▸ Material supplied:
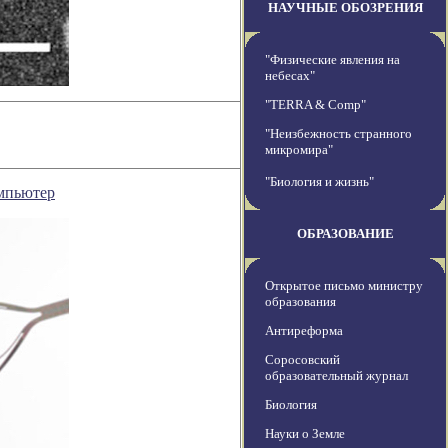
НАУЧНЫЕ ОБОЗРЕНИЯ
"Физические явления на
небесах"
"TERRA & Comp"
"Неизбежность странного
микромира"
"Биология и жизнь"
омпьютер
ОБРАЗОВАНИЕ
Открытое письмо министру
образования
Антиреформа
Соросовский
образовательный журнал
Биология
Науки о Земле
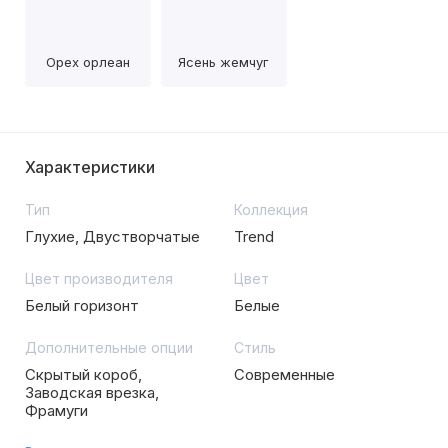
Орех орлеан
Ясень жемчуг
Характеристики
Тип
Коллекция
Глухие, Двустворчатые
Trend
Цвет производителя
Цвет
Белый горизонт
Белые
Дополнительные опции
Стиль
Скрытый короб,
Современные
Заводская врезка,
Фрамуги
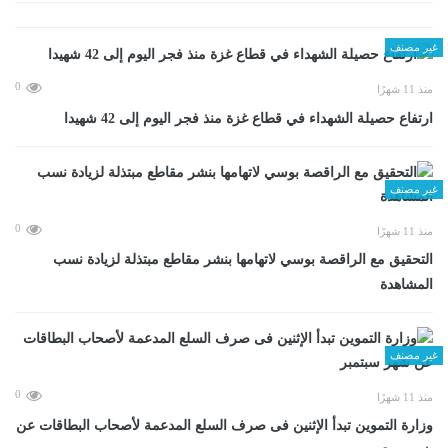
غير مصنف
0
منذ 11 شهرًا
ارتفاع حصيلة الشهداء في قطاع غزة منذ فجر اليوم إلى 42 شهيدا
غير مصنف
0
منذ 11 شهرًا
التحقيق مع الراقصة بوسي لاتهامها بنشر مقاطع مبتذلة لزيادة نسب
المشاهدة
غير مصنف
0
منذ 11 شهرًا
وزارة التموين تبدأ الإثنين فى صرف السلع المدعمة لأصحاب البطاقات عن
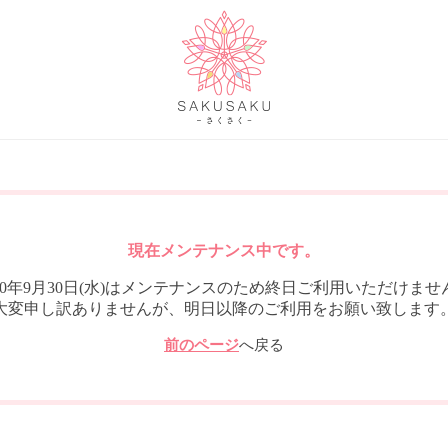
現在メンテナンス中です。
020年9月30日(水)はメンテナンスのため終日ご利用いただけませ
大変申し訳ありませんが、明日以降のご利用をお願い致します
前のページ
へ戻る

▸ What to do:
Give back exactly the lines from the line with "образовательный журнал" through the end of the material above, and omit every picture.

▸ Your response:
образовательный журнал
Биология
Науки о Земле
Орех орлеан
Ясень жемчуг
Характеристики
Тип
Коллекция
Глухие, Двустворчатые
Trend
Цвет производителя
Цвет
Белый горизонт
Белые
Дополнительные опции
Стиль
Скрытый короб,
Современные
Заводская врезка,
Фрамуги
غير مصنف
0
منذ 11 شهرًا
ارتفاع حصيلة الشهداء في قطاع غزة منذ فجر اليوم إلى 42 شهيدا
غير مصنف
0
منذ 11 شهرًا
التحقيق مع الراقصة بوسي لاتهامها بنشر مقاطع مبتذلة لزيادة نسب
المشاهدة
غير مصنف
0
منذ 11 شهرًا
وزارة التموين تبدأ الإثنين فى صرف السلع المدعمة لأصحاب البطاقات عن
現在メンテナンス中です。
020年9月30日(水)はメンテナンスのため終日ご利用いただけませ
大変申し訳ありませんが、明日以降のご利用をお願い致します
前のページ
へ戻る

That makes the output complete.